Available records |
=======
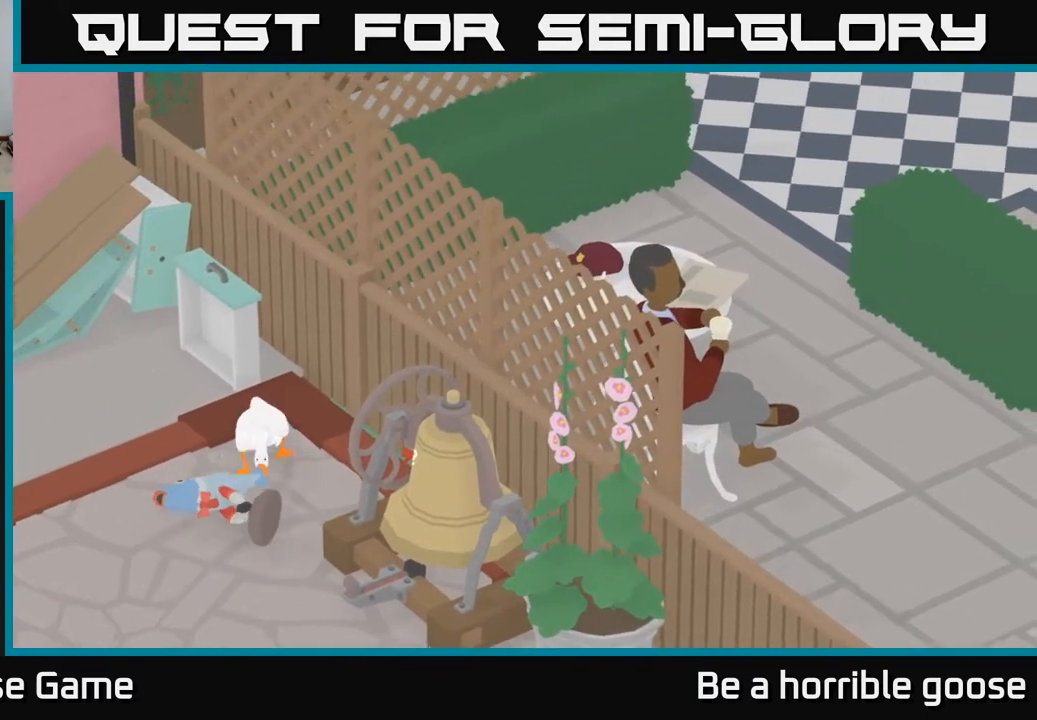
{"buttons": [], "left_stick": "left", "right_stick": "center", "events": [[283, "A", "up"], [367, "B", "down"], [367, "left_stick", "left"], [467, "B", "up"]]}
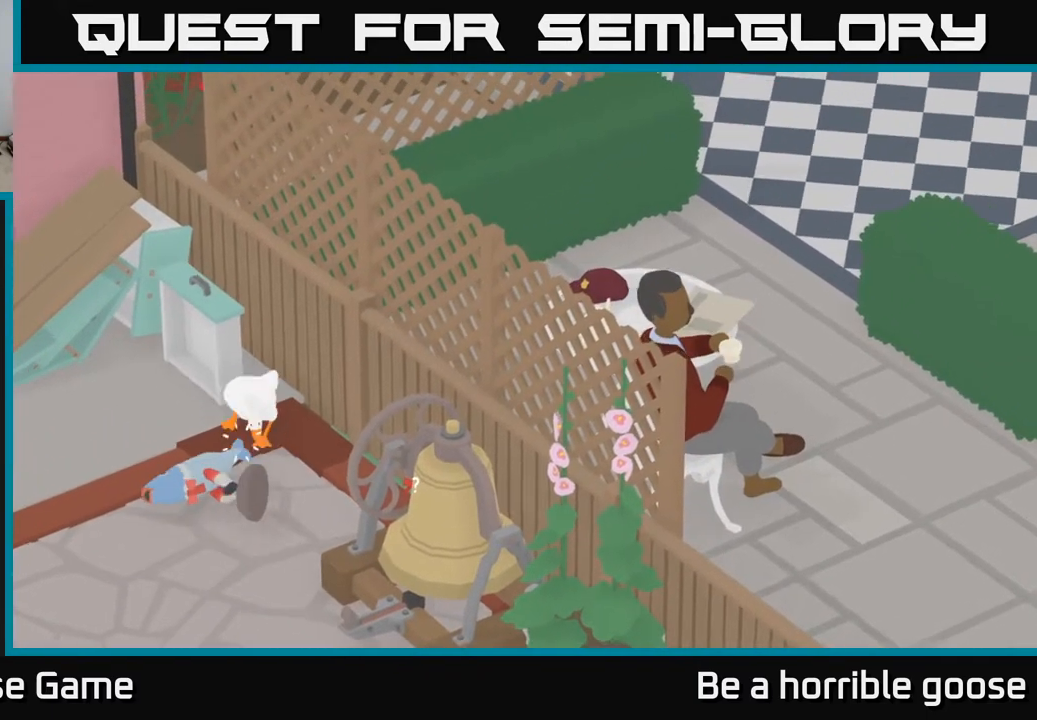
{"buttons": ["A"], "left_stick": "down-left", "right_stick": "center", "events": [[350, "A", "down"], [400, "left_stick", "down-left"]]}
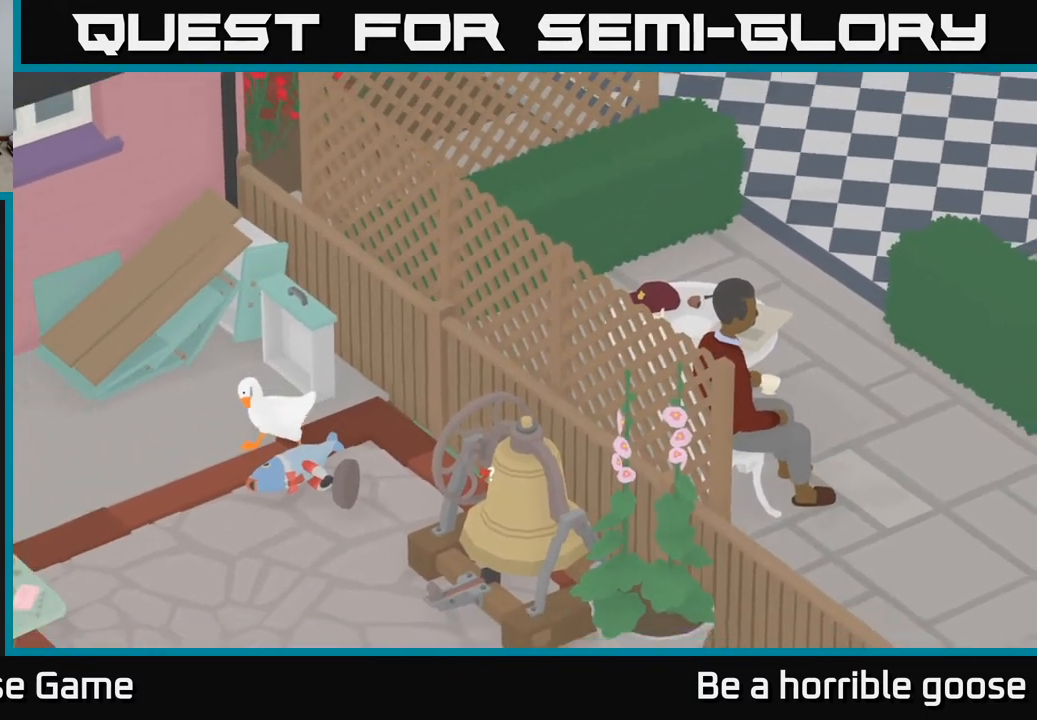
{"buttons": ["A"], "left_stick": "down-right", "right_stick": "center", "events": [[17, "A", "up"], [50, "left_stick", "down-right"], [117, "left_stick", "center"], [167, "left_stick", "down-left"], [200, "A", "down"], [267, "left_stick", "down"], [483, "left_stick", "down-right"]]}
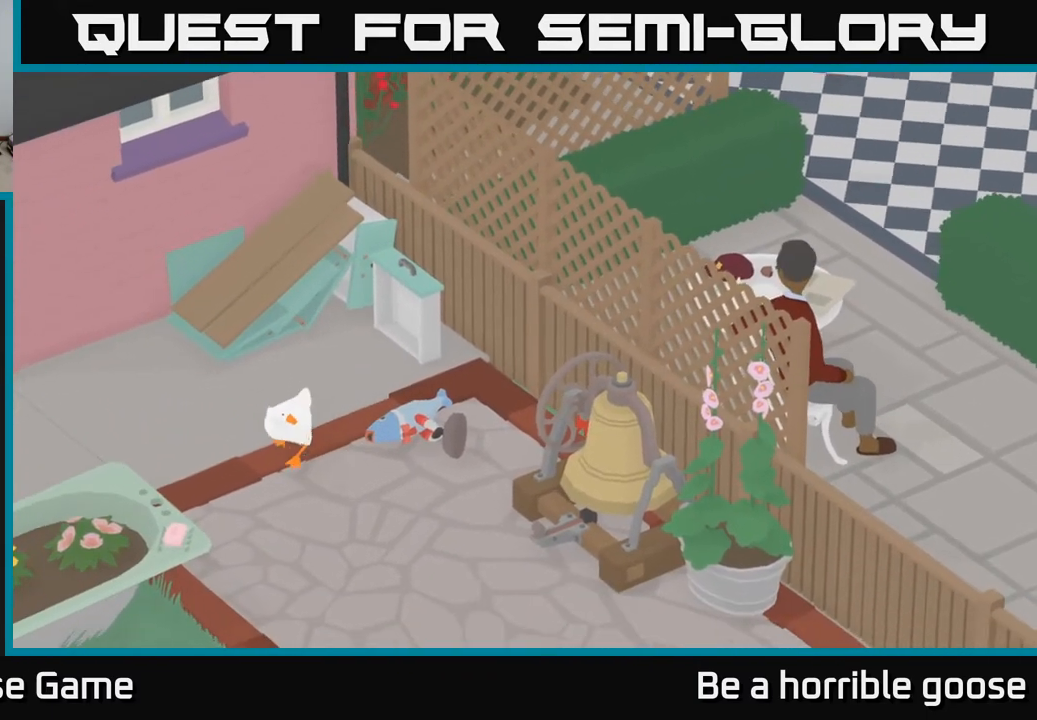
{"buttons": ["A"], "left_stick": "down-right", "right_stick": "center", "events": []}
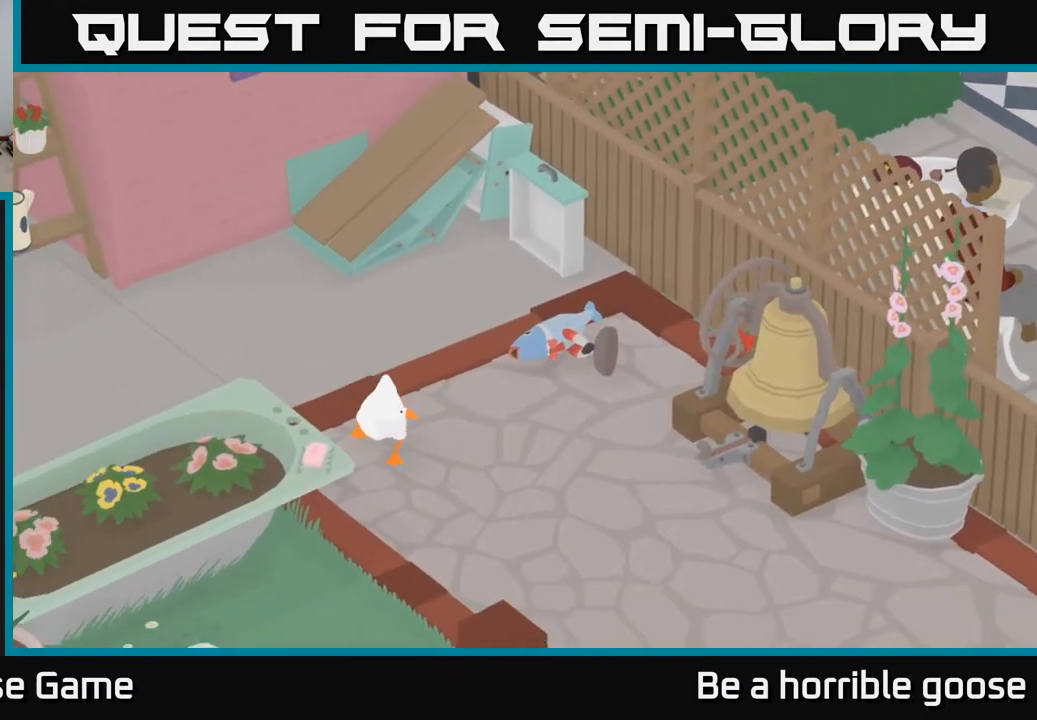
{"buttons": [], "left_stick": "down-right", "right_stick": "center", "events": [[117, "A", "up"]]}
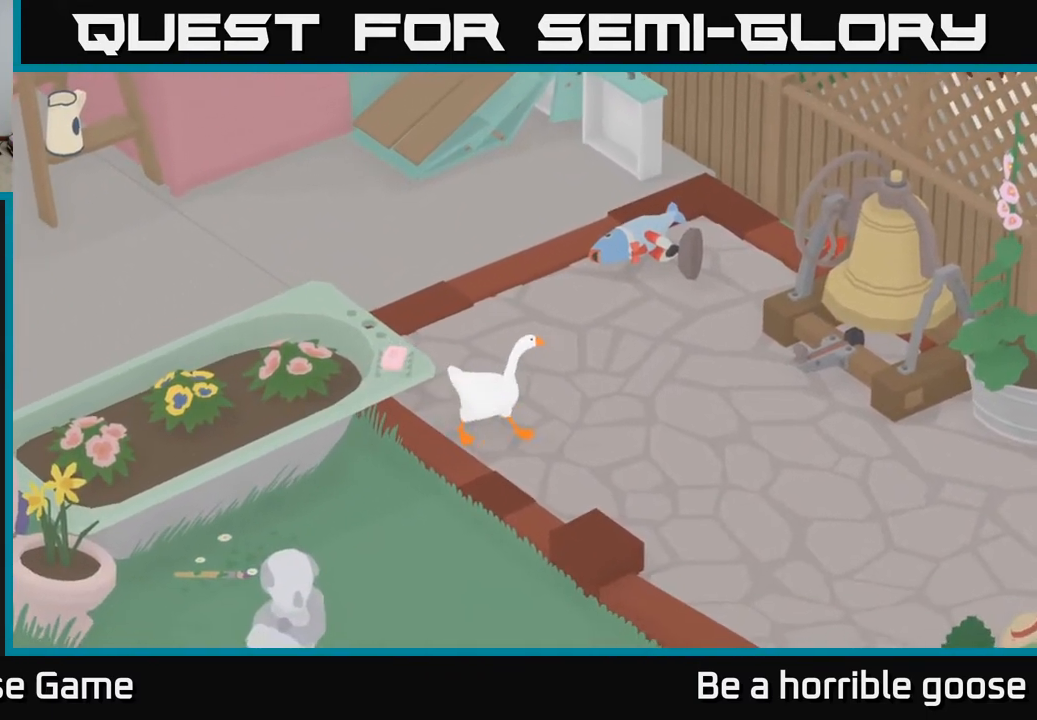
{"buttons": ["A"], "left_stick": "down-right", "right_stick": "center", "events": [[67, "A", "down"]]}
=======
Exercise aim | Leaving the pictures out, output the material exactly as it appears.

Task output |
{"buttons": [], "left_stick": "left", "right_stick": "center", "events": [[283, "A", "up"], [367, "B", "down"], [367, "left_stick", "left"], [467, "B", "up"]]}
{"buttons": ["A"], "left_stick": "down-left", "right_stick": "center", "events": [[350, "A", "down"], [400, "left_stick", "down-left"]]}
{"buttons": ["A"], "left_stick": "down-right", "right_stick": "center", "events": [[17, "A", "up"], [50, "left_stick", "down-right"], [117, "left_stick", "center"], [167, "left_stick", "down-left"], [200, "A", "down"], [267, "left_stick", "down"], [483, "left_stick", "down-right"]]}
{"buttons": ["A"], "left_stick": "down-right", "right_stick": "center", "events": []}
{"buttons": [], "left_stick": "down-right", "right_stick": "center", "events": [[117, "A", "up"]]}
{"buttons": ["A"], "left_stick": "down-right", "right_stick": "center", "events": [[67, "A", "down"]]}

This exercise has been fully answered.